* [PROVIDED INFORMATION]
* * *

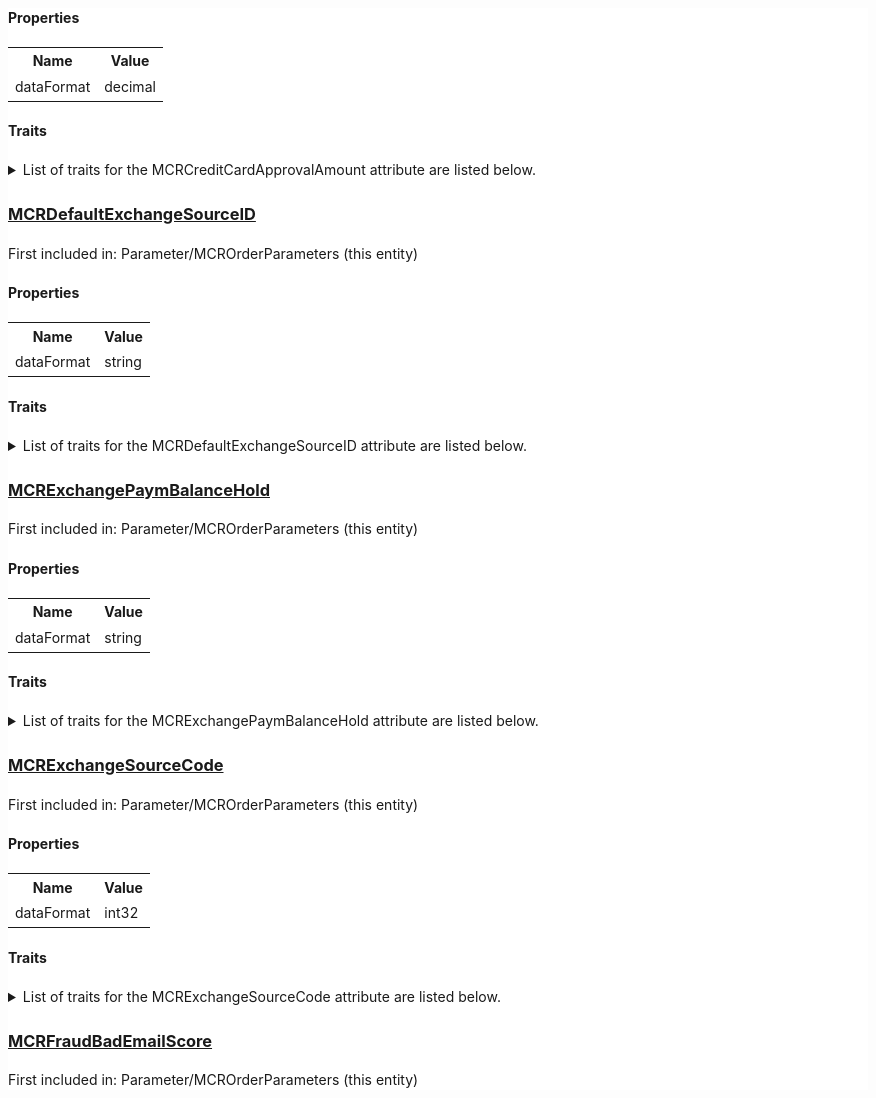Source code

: #### Properties

<table><tr><th>Name</th><th>Value</th></tr><tr><td>dataFormat</td><td>decimal</td></tr></table>

#### Traits

<details><summary>List of traits for the MCRCreditCardApprovalAmount attribute are listed below.</summary></details>

### <a href=#MCRDefaultExchangeSourceID name="MCRDefaultExchangeSourceID">MCRDefaultExchangeSourceID</a>

First included in: Parameter/MCROrderParameters (this entity)  

#### Properties

<table><tr><th>Name</th><th>Value</th></tr><tr><td>dataFormat</td><td>string</td></tr></table>

#### Traits

<details><summary>List of traits for the MCRDefaultExchangeSourceID attribute are listed below.</summary></details>

### <a href=#MCRExchangePaymBalanceHold name="MCRExchangePaymBalanceHold">MCRExchangePaymBalanceHold</a>

First included in: Parameter/MCROrderParameters (this entity)  

#### Properties

<table><tr><th>Name</th><th>Value</th></tr><tr><td>dataFormat</td><td>string</td></tr></table>

#### Traits

<details><summary>List of traits for the MCRExchangePaymBalanceHold attribute are listed below.</summary></details>

### <a href=#MCRExchangeSourceCode name="MCRExchangeSourceCode">MCRExchangeSourceCode</a>

First included in: Parameter/MCROrderParameters (this entity)  

#### Properties

<table><tr><th>Name</th><th>Value</th></tr><tr><td>dataFormat</td><td>int32</td></tr></table>

#### Traits

<details><summary>List of traits for the MCRExchangeSourceCode attribute are listed below.</summary></details>

### <a href=#MCRFraudBadEmailScore name="MCRFraudBadEmailScore">MCRFraudBadEmailScore</a>

First included in: Parameter/MCROrderParameters (this entity)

* * *

Where the material contains a line with "attribute", return that line.

* [SOLVED EXERCISE]
<details><summary>List of traits for the MCRCreditCardApprovalAmount attribute are listed below.</summary></details>
<details><summary>List of traits for the MCRDefaultExchangeSourceID attribute are listed below.</summary></details>
<details><summary>List of traits for the MCRExchangePaymBalanceHold attribute are listed below.</summary></details>
<details><summary>List of traits for the MCRExchangeSourceCode attribute are listed below.</summary></details>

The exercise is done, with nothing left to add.